Some notable metrics usually done to track an AI solution, below are some of those divided by their categories:

  • Performance Metrics focus on system efficiency: monitoring response times (95th percentile latency), tracking token usage per request to control costs, measuring coordination overhead between multiple agents, and analyzing cache effectiveness to optimize repeated queries.
  • Quality Metrics ensure accuracy and user satisfaction: measuring how well the system understands user intent, validating that generated JSON outputs are properly formatted, collecting user feedback scores, and categorizing different types of errors to identify improvement areas.
  • Business Metrics demonstrate value and adoption: tracking feature usage rates to understand user engagement, analyzing query complexity trends to guide system improvements, measuring user retention specifically for NLP features, and calculating cost-per-interaction to ensure economic viability.

Quick Proof of Concept Demo

I've recorded an early version of this proof of concept that shows how the LLMs could interact with the MapLibre mapping framework.

0:00
/0:35

Proof of concept in action

What's Next for Future Improvements?

This proof of concept only scratches the surface of what potential that we could implement for interaction with geographical data inside a mapping solution.
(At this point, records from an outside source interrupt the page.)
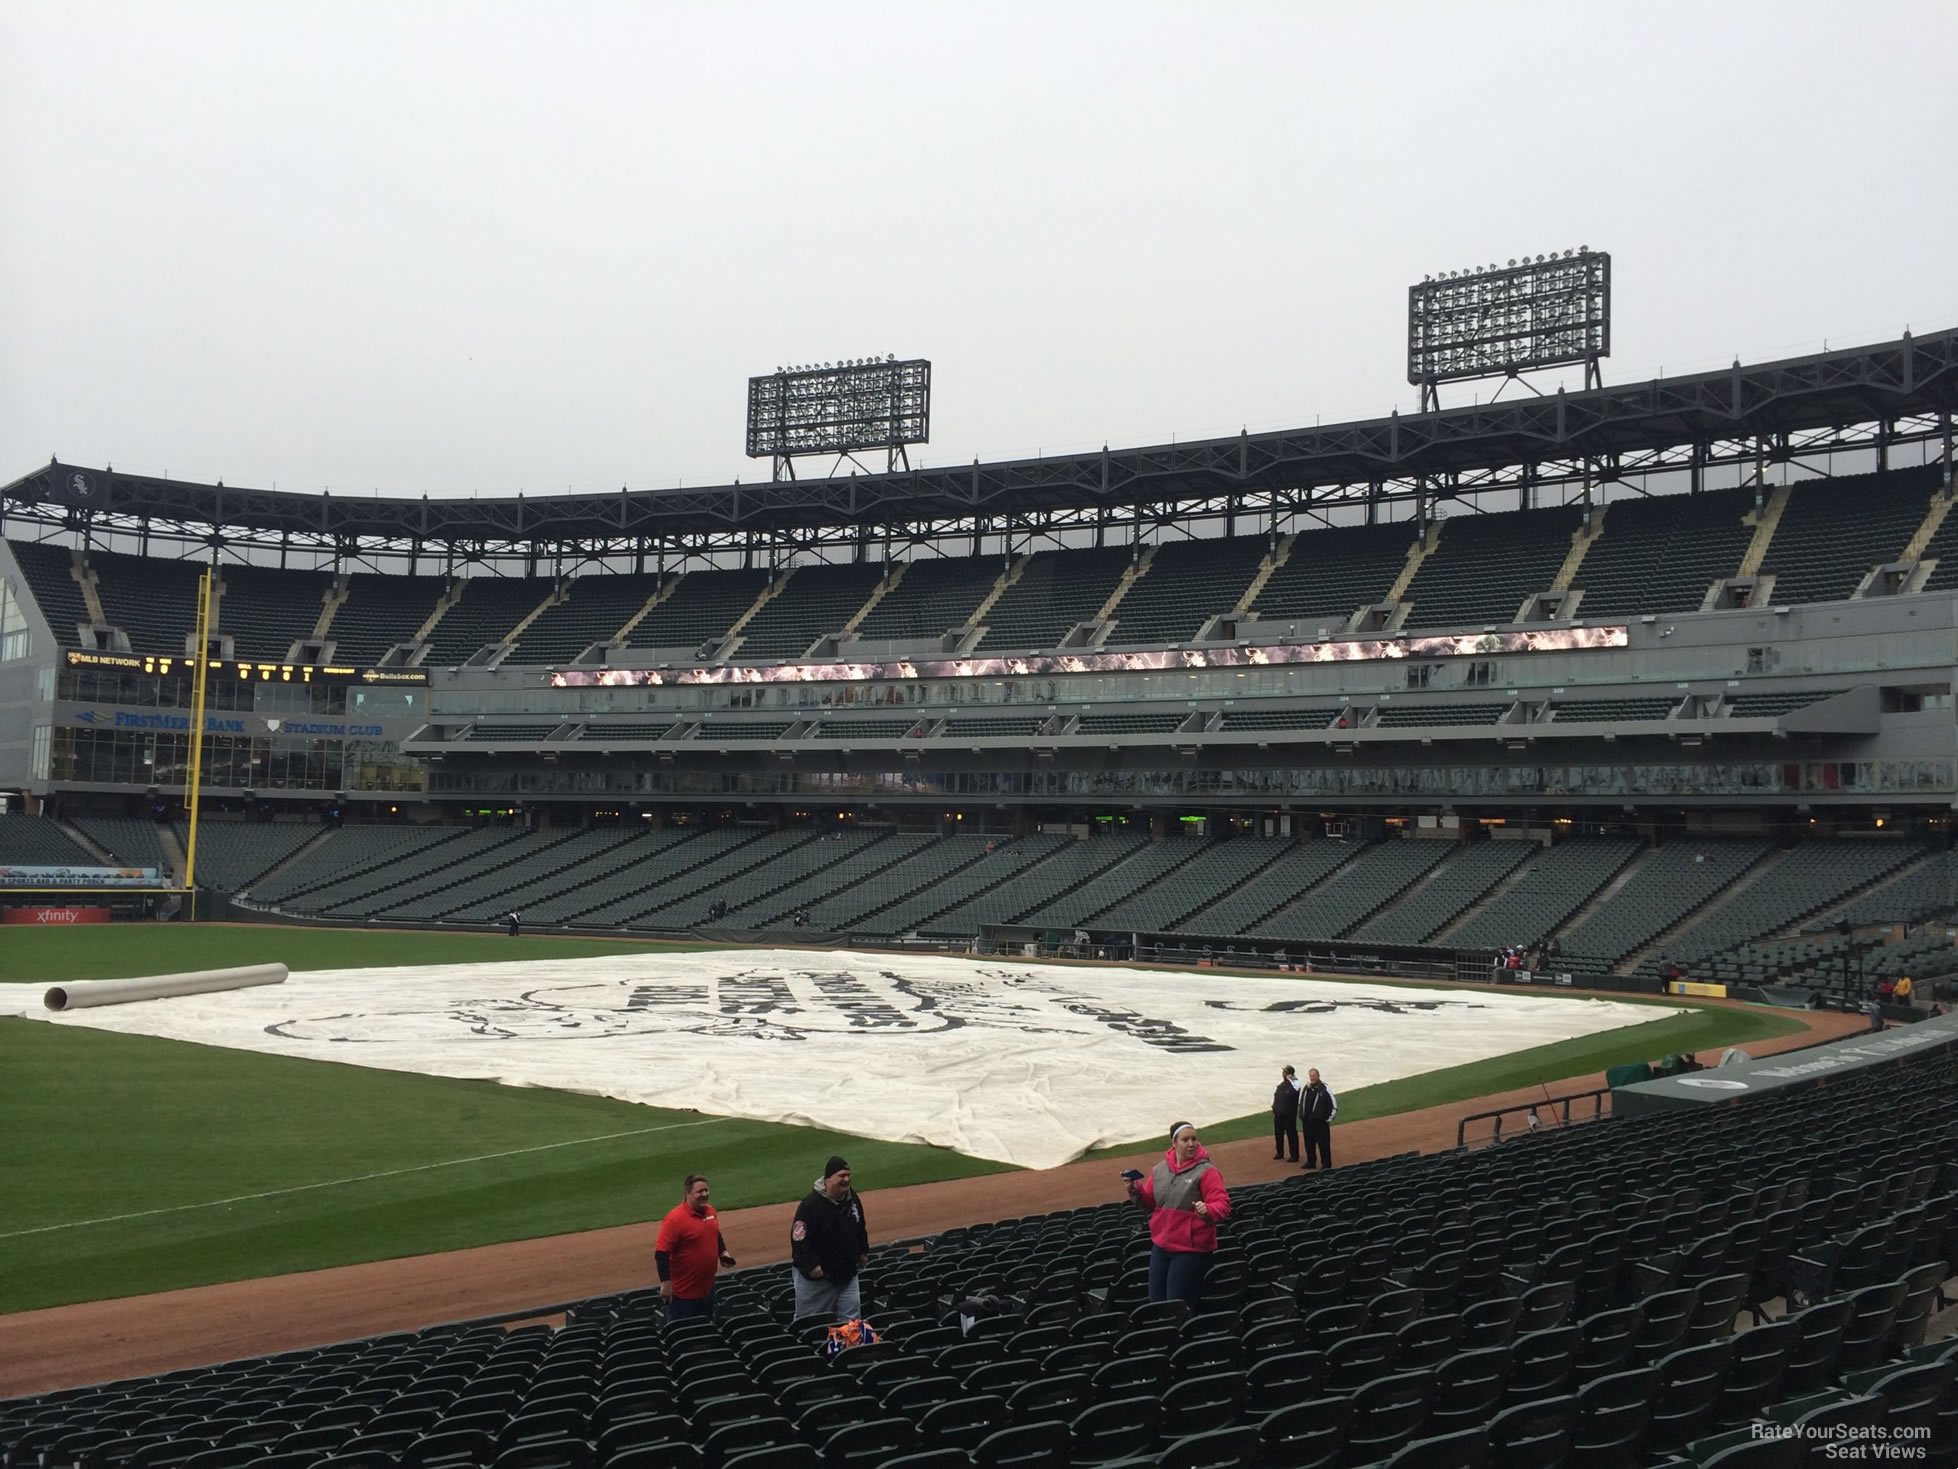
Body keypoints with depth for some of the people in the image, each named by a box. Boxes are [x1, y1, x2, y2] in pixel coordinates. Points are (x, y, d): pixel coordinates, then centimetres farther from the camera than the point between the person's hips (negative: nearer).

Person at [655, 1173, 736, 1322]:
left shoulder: (710, 1211, 4)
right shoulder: (675, 1219, -22)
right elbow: (661, 1252, -23)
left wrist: (723, 1252, 5)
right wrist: (665, 1283, -26)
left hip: (707, 1287, 8)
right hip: (683, 1292, -8)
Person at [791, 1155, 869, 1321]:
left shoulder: (853, 1200, 4)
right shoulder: (811, 1205, -21)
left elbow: (861, 1228, 21)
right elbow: (798, 1237, -22)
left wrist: (863, 1252, 20)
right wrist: (810, 1265, -24)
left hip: (848, 1274, 6)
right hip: (816, 1277, -6)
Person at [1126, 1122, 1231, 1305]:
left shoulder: (1206, 1171, -12)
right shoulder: (1160, 1169, 6)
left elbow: (1222, 1204, -19)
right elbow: (1149, 1202, 15)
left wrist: (1208, 1211, -40)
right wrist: (1137, 1191, -5)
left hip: (1191, 1250, -6)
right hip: (1161, 1246, 6)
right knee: (1156, 1303, 14)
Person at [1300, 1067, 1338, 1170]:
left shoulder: (1325, 1089, -10)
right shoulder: (1305, 1089, 8)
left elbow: (1334, 1105, -7)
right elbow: (1300, 1103, 22)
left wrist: (1328, 1119, -6)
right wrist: (1302, 1117, 16)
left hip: (1320, 1122, -6)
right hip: (1307, 1122, 6)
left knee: (1323, 1144, -1)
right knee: (1309, 1143, 13)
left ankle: (1326, 1164, 7)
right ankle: (1310, 1162, 25)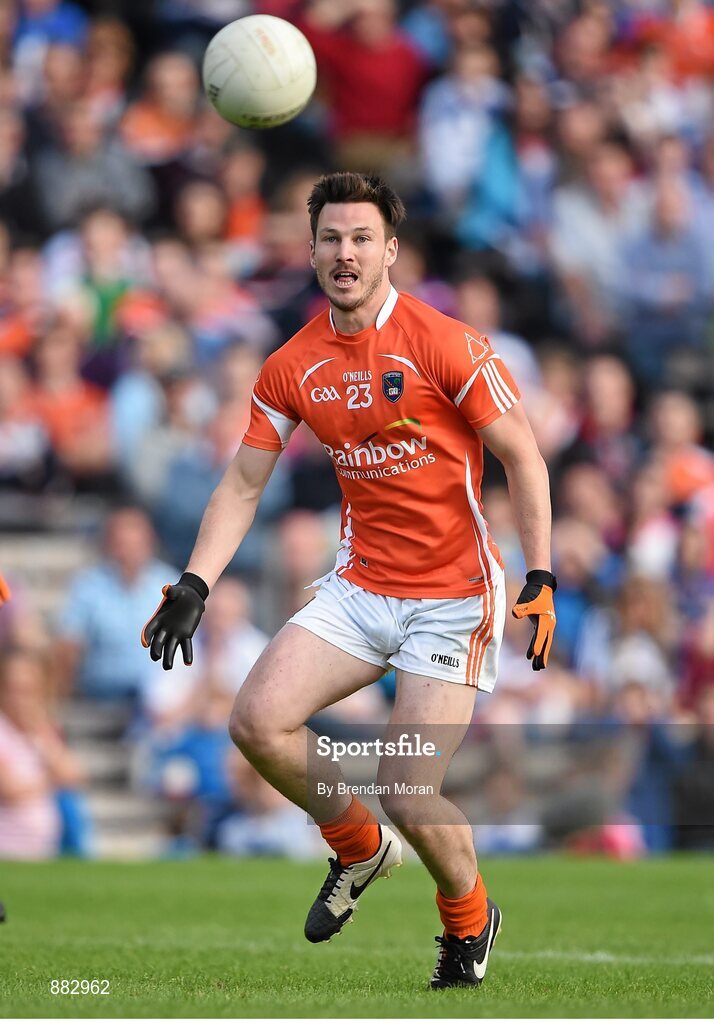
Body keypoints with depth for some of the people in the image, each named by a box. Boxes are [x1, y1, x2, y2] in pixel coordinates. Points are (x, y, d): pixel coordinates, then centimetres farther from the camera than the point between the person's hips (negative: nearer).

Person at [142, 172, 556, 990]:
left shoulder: (445, 345, -12)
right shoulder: (292, 366, 3)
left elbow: (523, 459, -7)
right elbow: (242, 485, 9)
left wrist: (540, 579, -15)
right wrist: (193, 585, -1)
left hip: (454, 597, -5)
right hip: (360, 586, 5)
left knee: (409, 796, -13)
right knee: (257, 720, -15)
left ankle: (469, 918, 20)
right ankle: (359, 847, 14)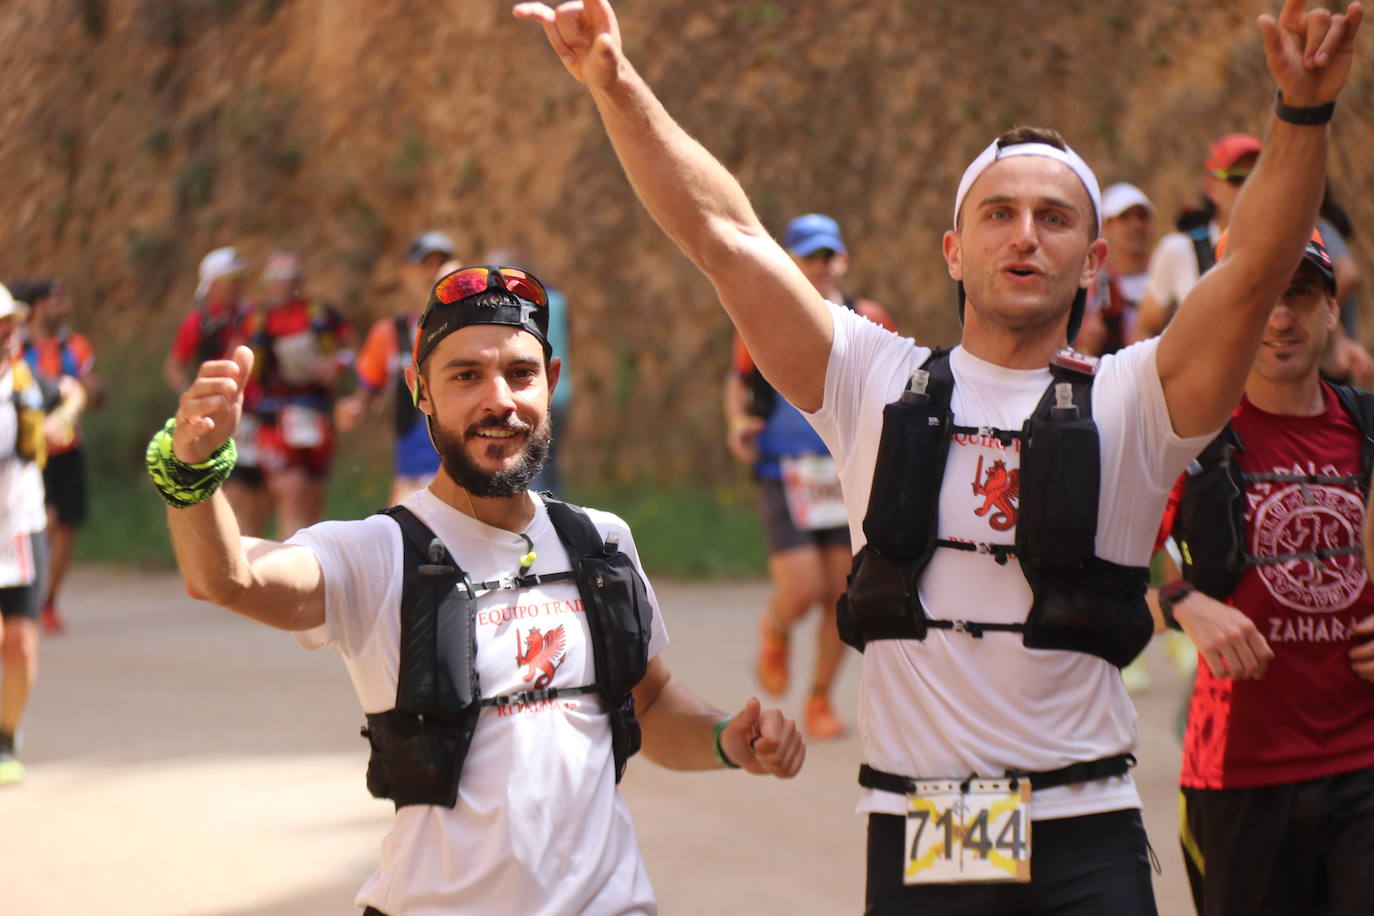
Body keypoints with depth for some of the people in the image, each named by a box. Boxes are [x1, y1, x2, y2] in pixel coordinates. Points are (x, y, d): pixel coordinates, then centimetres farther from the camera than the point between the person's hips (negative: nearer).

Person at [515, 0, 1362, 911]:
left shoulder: (1128, 403, 3)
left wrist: (1304, 111, -25)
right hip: (916, 834, 1)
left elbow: (1255, 270, -11)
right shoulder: (881, 385, 7)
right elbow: (726, 235, 2)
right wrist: (617, 85, -6)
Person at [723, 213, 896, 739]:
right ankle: (774, 632, 24)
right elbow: (739, 379, 13)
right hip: (784, 477, -2)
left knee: (840, 595, 1)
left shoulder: (867, 322, 5)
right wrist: (738, 422, -5)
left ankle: (820, 700, 18)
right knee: (801, 592, -12)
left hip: (849, 476, 2)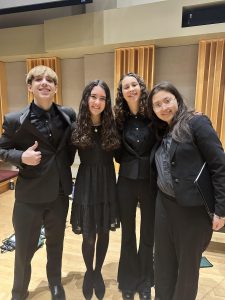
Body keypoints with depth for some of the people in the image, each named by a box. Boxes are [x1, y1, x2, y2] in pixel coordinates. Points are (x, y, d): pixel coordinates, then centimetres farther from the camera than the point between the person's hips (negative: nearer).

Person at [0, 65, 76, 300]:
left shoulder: (69, 115, -3)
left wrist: (65, 165, 2)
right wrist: (21, 157, -19)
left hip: (59, 193, 3)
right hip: (29, 195, -2)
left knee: (56, 244, 22)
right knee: (24, 249, 15)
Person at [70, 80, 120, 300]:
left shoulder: (112, 127, -2)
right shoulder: (76, 127, -6)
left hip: (107, 185, 2)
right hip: (86, 186, -1)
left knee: (104, 233, 15)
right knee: (88, 236, 9)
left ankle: (98, 273, 42)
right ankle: (88, 273, 40)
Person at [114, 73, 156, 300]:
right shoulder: (119, 119, 1)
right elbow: (117, 151, 9)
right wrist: (126, 161, -6)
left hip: (151, 181, -1)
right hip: (126, 181, 2)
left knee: (148, 234, 13)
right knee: (127, 234, 14)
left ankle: (144, 281, 38)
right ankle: (129, 281, 37)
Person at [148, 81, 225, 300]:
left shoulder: (196, 122, -9)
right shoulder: (161, 132, 11)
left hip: (193, 207, -6)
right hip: (164, 204, 6)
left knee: (188, 262, 13)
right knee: (163, 259, 17)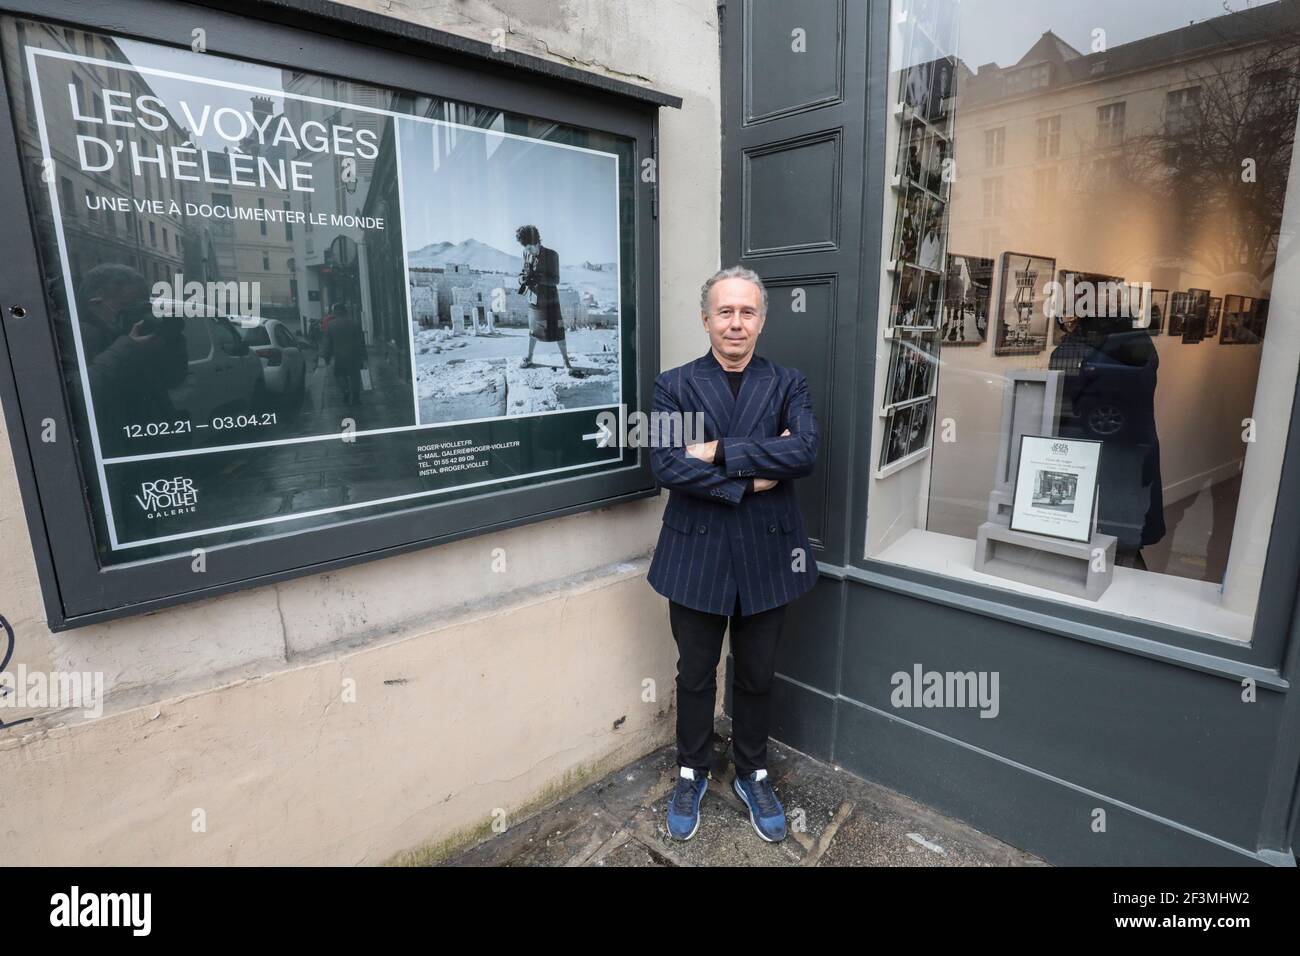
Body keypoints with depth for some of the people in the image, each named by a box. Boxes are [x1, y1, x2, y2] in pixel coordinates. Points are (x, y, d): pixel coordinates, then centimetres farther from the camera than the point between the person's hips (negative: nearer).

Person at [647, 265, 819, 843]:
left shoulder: (788, 384, 1)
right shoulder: (675, 386, -2)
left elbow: (805, 452, -16)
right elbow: (665, 464, -16)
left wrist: (721, 452, -20)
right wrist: (752, 476, -18)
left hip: (766, 555, 1)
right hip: (697, 555, -1)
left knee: (757, 676, 18)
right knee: (695, 675, 16)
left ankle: (753, 775, 42)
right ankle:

More improvements could be done in the future, such as:

  1. Multimodal Integration: Combine natural language with gesture recognition, or maybe combine it with a speech-to-text model so the user could just "speak" to our map solution.
  2. Contextual Awareness: Learn from user behavior and preferences. As we don't know what our clients will do with this feature, whether they'll use it, what type of prompts they frequently use, and many other things to look for.
  3. Real-time Collaboration: Multiple users issuing commands simultaneously, because every application needs frequent assessment of further scaling requirements.
  4. Advanced Analytics: Predictive queries based on temporal patterns could improve our implementations, maybe by changing our prompting techniques or adding more specialized agents.

Conclusion

Natural language processing in map clients represents a significant evolution in geospatial user interfaces. Through iterative development—from simple prompt engineering to sophisticated multi-agent architectures with comprehensive observability—we can create systems that are both powerful, trustworthy, and hopefully frequently used.

The key to success lies in balancing innovation with practical considerations: data privacy, system reliability, user experience, and cost-effectiveness. As LLM technology continues advancing, the possibilities for intelligent map interactions will only expand.